# Task prompt
Can you render the lines of the material below as a JSON list of strings, one string per line, starting with the line that contains "The outlook for" and going on through the line that contains "Future supply pipeline: Balance between dem", with both ends included and blank lines left out?

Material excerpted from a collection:
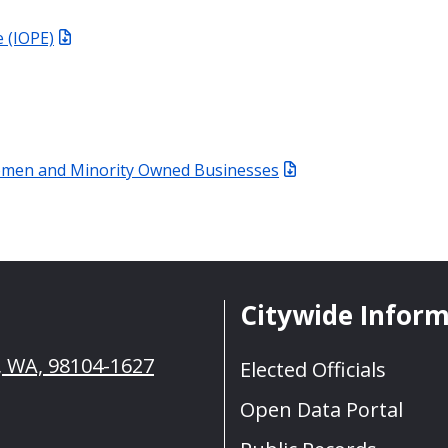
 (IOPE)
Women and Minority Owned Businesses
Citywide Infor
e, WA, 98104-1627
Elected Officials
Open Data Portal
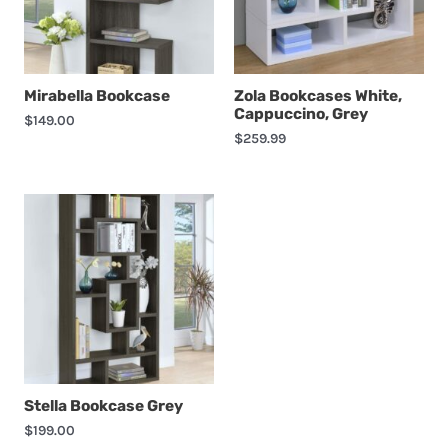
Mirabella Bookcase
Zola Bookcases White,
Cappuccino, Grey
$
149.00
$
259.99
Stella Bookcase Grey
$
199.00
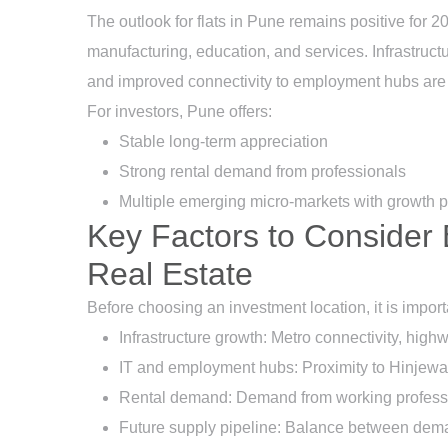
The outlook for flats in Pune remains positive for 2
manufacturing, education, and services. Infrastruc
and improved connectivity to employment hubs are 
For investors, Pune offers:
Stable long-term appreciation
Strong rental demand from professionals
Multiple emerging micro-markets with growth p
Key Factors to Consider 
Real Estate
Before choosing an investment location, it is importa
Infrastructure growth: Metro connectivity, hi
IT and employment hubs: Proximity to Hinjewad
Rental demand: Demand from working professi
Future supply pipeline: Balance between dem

...

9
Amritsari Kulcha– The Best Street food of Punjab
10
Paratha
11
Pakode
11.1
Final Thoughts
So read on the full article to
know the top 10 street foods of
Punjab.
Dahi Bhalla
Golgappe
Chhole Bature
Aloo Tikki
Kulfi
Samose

# Response area
[
  "The outlook for flats in Pune remains positive for 2",
  "manufacturing, education, and services. Infrastruc",
  "and improved connectivity to employment hubs are ",
  "For investors, Pune offers:",
  "Stable long-term appreciation",
  "Strong rental demand from professionals",
  "Multiple emerging micro-markets with growth p",
  "Key Factors to Consider ",
  "Real Estate",
  "Before choosing an investment location, it is importa",
  "Infrastructure growth: Metro connectivity, hi",
  "IT and employment hubs: Proximity to Hinjewad",
  "Rental demand: Demand from working professi",
  "Future supply pipeline: Balance between dem"
]